*Исходный текст*.
+ + + +
Текст книги "Империя должна умереть"
Автор книги: Михаил Зыгарь
Жанр: Публицистика: прочее, Публицистика
Возрастные ограничения: +18
сообщить о неприемлемом содержимом
Текущая страница: 36 (всего у книги 71 страниц)
Приглашение на казнь
Через неделю после покушения на Столыпина Совет министров объявляет «войну с терроризмом» – готовит решение о создании в стране военно-полевых судов. Для Российской империи, в которой уже почти полвека существуют и успешно функционируют суды присяжных, это просто революционное нововведение. Суть новой системы в том, что, если преступление является настолько очевидным, «что нет надобности в его расследовании», а преступник пойман с поличным, он должен быть предан военно-полевому суду по законам военного времени. Подобные суды создаются решением генерал-губернатора или другого регионального руководителя. На все судебное следствие выделяется 48 часов после совершения преступления. И еще 24 часа на исполнение приговора. Стандартный приговор – это, разумеется, смертная казнь.
+ + + +
*Извлечённые данные*.
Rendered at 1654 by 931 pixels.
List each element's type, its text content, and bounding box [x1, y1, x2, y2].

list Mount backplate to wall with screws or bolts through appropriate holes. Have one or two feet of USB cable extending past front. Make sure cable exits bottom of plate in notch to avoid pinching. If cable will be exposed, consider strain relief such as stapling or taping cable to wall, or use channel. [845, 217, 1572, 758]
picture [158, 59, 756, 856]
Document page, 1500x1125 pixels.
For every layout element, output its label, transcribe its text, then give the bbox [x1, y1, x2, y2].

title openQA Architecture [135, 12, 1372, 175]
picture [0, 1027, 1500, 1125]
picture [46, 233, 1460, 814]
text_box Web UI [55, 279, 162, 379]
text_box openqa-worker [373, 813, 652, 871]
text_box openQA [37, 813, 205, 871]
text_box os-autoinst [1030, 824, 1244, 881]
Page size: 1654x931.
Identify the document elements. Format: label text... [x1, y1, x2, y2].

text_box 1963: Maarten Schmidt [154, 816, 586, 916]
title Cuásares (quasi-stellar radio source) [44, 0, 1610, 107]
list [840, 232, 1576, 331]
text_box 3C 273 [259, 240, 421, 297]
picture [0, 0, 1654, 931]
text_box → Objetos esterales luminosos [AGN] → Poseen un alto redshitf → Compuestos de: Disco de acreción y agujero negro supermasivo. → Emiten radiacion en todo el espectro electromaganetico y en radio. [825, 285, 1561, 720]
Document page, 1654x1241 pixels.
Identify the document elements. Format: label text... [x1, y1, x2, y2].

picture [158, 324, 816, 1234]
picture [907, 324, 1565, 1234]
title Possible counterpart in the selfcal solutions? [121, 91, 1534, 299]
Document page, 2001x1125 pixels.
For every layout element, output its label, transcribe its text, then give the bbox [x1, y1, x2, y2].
+ + + +
*Задания*.
• a. Сколько часов отводится на судебное следствие в военно-полевом суде согласно отрывку о военно-полевых судах?
• b. Напишите продолжение отрывка о военно-полевых судах, начиная сразу после его последнего предложения.

*Ответы*.
• a. 48 часов после совершения преступления.

• b.
На тот момент в России совершенно особенное отношение к смертной казни. Еще в 1741 году дочь Петра I Елизавета, собираясь совершить государственный переворот, поклялась перед иконой, что, став императрицей, не подпишет ни одного смертного приговора. По сути, с этого момента смертная казнь в России становится исключением из правил – после Елизаветы Петровны любой смертный приговор должен быть утвержден лично монархом и это происходит только в крайних случаях. Например, Екатерина II санкционирует казнь организаторов пугачевского восстания.
После восстания декабристов к смерти был приговорен 31 человек, но повесили только пятерых, большинству казнь заменили каторгой.
Чаще смертная казнь применялась во время войны по решению военных судов. За воинские преступления расстреливали, а по приговору гражданских судов – и как правило за политические преступления – вешали. В среднем смертные приговоры выносились не часто – не больше 10 в год. Это наказание не применялось к лицам моложе 21 года и старше 70 лет, а женщину могли приговорить только за посягательство на императора, его семью и власть.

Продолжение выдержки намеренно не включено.